Less Back-and-Forth: A Comparative Study of Structured Prompting
Saurav Ghosh, Gabriella Polach, and Abdou Sow

TL;DR
This study demonstrates that structured prompts, especially checklist-based ones, enhance large language model response quality and efficiency across various tasks, reducing user effort and interaction.
Contribution
It introduces and empirically evaluates structured prompt designs, showing their effectiveness in improving LLM output quality and reducing interaction compared to unstructured prompts.
Findings
Checklist prompts scored highest on quality rubrics.
Checklist prompts used fewer tokens, indicating efficiency.

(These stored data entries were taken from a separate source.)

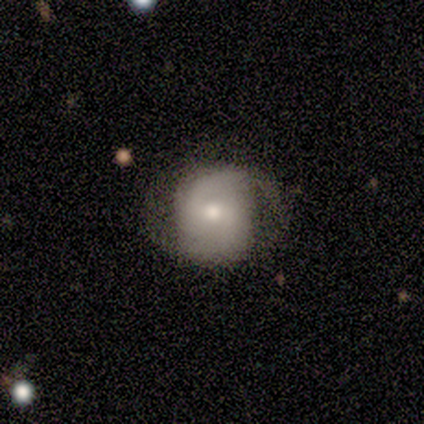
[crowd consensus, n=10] Volunteers were most divided on "spiral winding" (2-way tie): medium: 43%, loose: 43%, tight: 14%. More confident: spiral arm count — 2 (100%); smooth or featured — featured or disk (90%); edge-on disk — no (89%); spiral arms — yes (88%); merging — none (80%); bulge size — small (50%); bar — weak (50%).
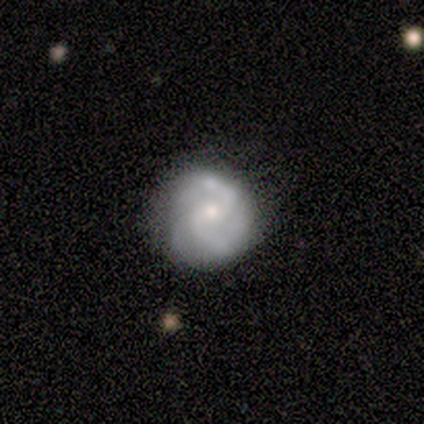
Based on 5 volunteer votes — featured or disk 80%, smooth 20%, star or artifact 0%. Down the decision tree: edge-on disk — no (100%); bar — weak (50%); spiral arms — yes (100%); spiral arm count — 2 (75%); spiral winding — tight (50%); bulge size — moderate (75%); merging — minor disturbance (60%).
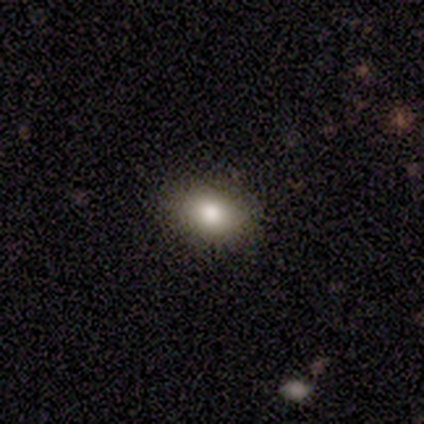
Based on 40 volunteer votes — Overall: smooth (80%). How rounded: in between (78%). Merging: none (87%).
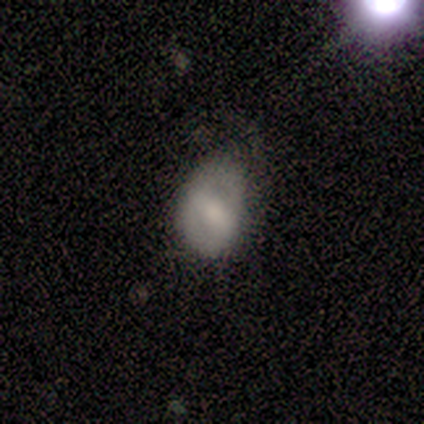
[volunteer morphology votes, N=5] Smooth or featured: smooth — 60% (featured or disk — 20%)
How rounded: in between — 67% (round — 33%)
Merging: minor disturbance — 75% (merger — 25%)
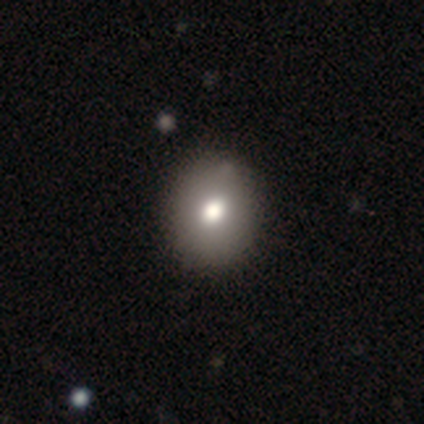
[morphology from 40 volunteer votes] Q: Smooth or featured?
A: smooth (72%); runner-up: featured or disk (18%)
Q: How rounded?
A: round (59%); runner-up: in between (41%)
Q: Merging?
A: none (89%); runner-up: minor disturbance (11%)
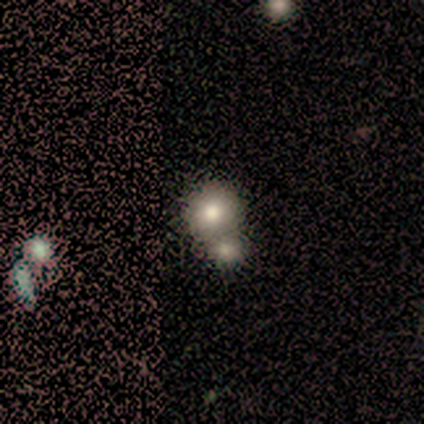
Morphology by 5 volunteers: type=smooth (80%); roundness=round (100%); merging=none (60%).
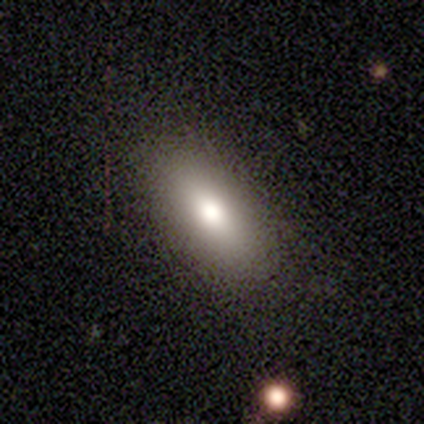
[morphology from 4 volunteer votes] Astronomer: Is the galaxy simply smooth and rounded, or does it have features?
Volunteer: smooth — 75%.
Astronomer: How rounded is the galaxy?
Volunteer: in between — 100%.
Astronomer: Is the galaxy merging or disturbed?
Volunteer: none — 75%.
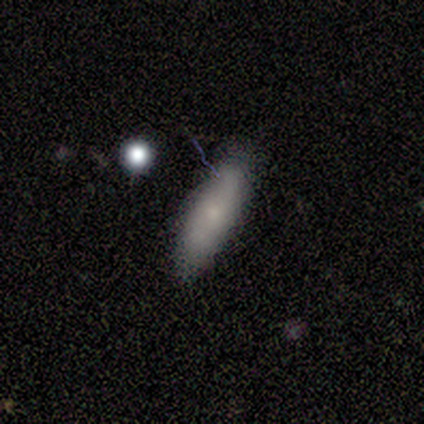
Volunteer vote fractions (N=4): smooth 75%, star or artifact 25%, featured or disk 0%. Down the decision tree: how rounded — in between (67%); merging — minor disturbance (67%).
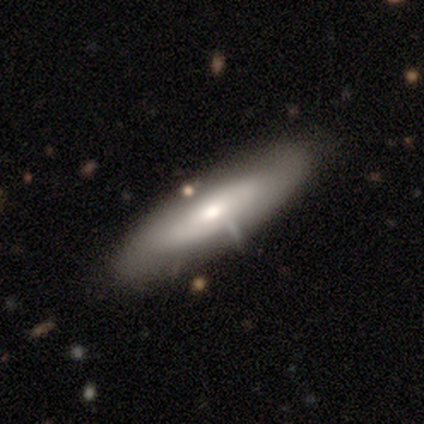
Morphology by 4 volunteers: Volunteers were most divided on "edge-on bulge" (2-way tie): boxy: 50%, rounded: 50%, none: 0%. More confident: smooth or featured — featured or disk (75%); edge-on disk — yes (67%); merging — minor disturbance (50%).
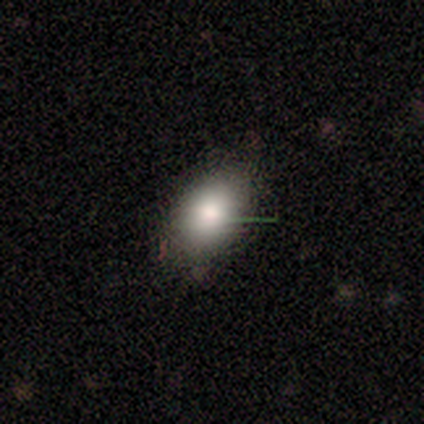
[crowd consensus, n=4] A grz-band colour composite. It shows a smooth galaxy with no disk features (100%) that is in between round and cigar-shaped (75%). Merging: none (75%).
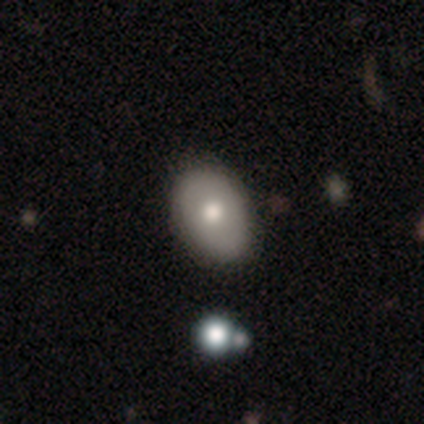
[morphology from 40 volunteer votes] Smooth or featured? 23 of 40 (57%) said smooth. How rounded? 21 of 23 (91%) said in between. Merging? 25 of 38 (66%) said none.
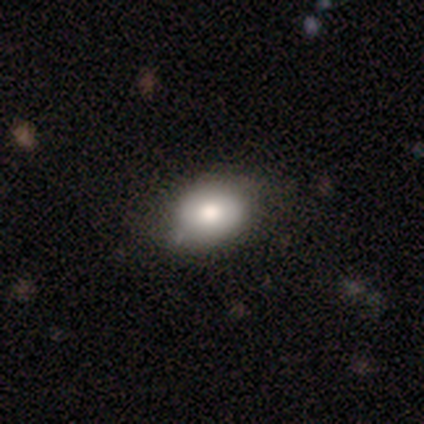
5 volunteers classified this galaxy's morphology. Volunteers were most divided on "smooth or featured": smooth: 60%, featured or disk: 40%, star or artifact: 0%. More confident: how rounded — in between (67%); merging — none (60%).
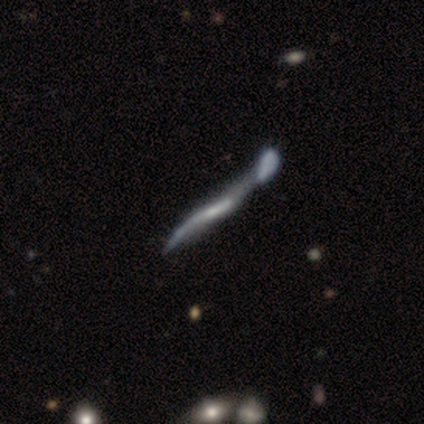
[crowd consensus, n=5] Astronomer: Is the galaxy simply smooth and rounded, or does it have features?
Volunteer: featured or disk — 80%.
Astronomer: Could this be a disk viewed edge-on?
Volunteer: no — 75%.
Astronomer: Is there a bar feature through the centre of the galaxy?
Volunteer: strong — 33%, tied with weak and no at 33%.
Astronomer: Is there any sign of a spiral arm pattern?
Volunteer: yes — 67%.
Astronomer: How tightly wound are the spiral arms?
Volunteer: loose — 100%.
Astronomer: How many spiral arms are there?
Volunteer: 2 — 100%.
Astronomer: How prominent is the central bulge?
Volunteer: small — 100%.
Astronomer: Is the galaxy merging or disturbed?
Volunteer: merger — 60% (runner-up: none, 40%).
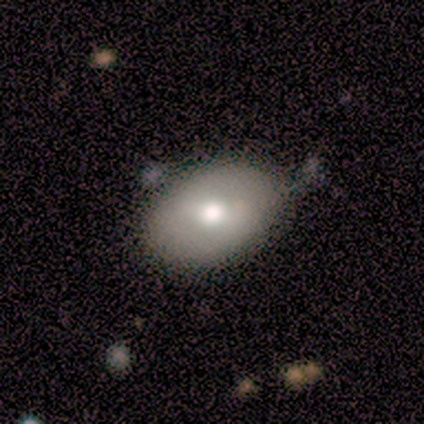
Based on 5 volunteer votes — Smooth or featured?
  - smooth: 80% *
  - featured or disk: 20%
  - star or artifact: 0%
How rounded?
  - in between: 75% *
  - round: 25%
  - cigar-shaped: 0%
Merging?
  - none: 60% *
  - minor disturbance: 40%
  - major disturbance: 0%
  - merger: 0%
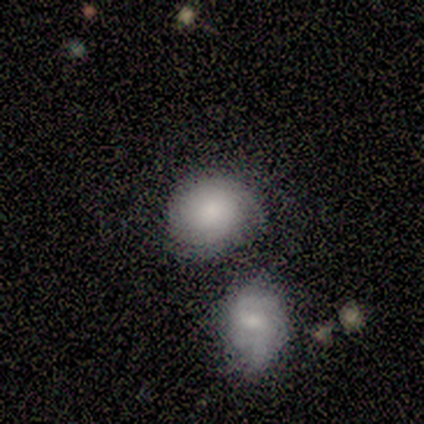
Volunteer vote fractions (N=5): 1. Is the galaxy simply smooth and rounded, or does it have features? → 60% smooth, 40% featured or disk, 0% star or artifact.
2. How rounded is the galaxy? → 100% round, 0% in between, 0% cigar-shaped.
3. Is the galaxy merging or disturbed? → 40% none (tied), 40% merger (tied), 20% minor disturbance, 0% major disturbance.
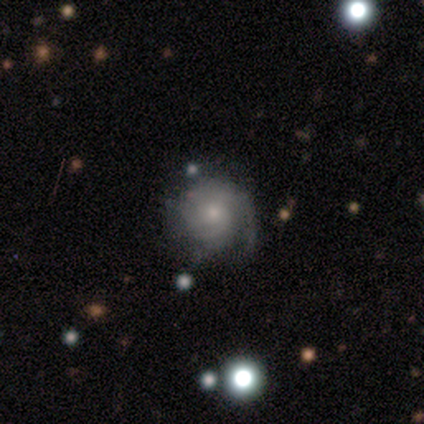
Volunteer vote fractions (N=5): smooth-or-featured: featured or disk: 80% | smooth: 20% | star or artifact: 0%
  disk-edge-on: no: 100% | yes: 0%
    bar: no: 100% | strong: 0% | weak: 0%
    has-spiral-arms: yes: 100% | no: 0%
      spiral-winding: tight: 50% | medium: 25% | loose: 25%
      spiral-arm-count: can't tell: 50% | 1: 25% | 2: 25% | 3: 0% | 4: 0% | more than 4: 0%
    bulge-size: small: 75% | moderate: 25% | dominant: 0% | large: 0% | none: 0%
  merging: none: 80% | major disturbance: 20% | minor disturbance: 0% | merger: 0%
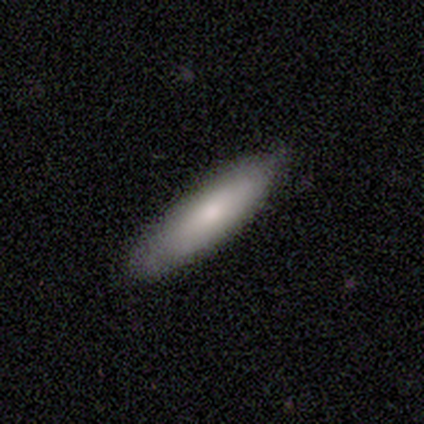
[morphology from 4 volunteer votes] Smooth or featured? smooth (75%)
How rounded? in between (67%)
Merging? none (75%)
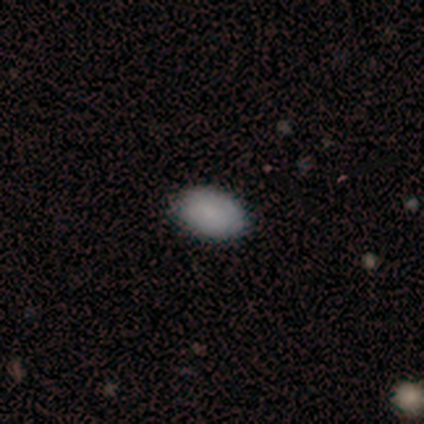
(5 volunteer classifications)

Structured prompts improve response quality across multiple tasks.
Abstract
Large language models (LLMs) are widely used for open-ended tasks, but underspecified prompts can lead to low-quality answers and additional interaction. This paper studies whether structured prompt design improves response quality while reducing user effort. We compare three prompt conditions: a raw prompt, a checklist-improved prompt, and a clarifying-question prompt. We evaluate these conditions across four task types--summarization, planning, explanation, and coding--using three LLM systems: ChatGPT, Claude, and Grok. Each output is scored with a unified rubric covering task completion, correctness, compliance, and clarity. Checklist-improved prompts achieved the highest mean rubric score, 7.50 out of 8, compared with 5.67 for raw prompts and 6.67 for clarifying-question prompts. Checklist prompts also produced the best quality-effort tradeoff, using fewer average tokens than both…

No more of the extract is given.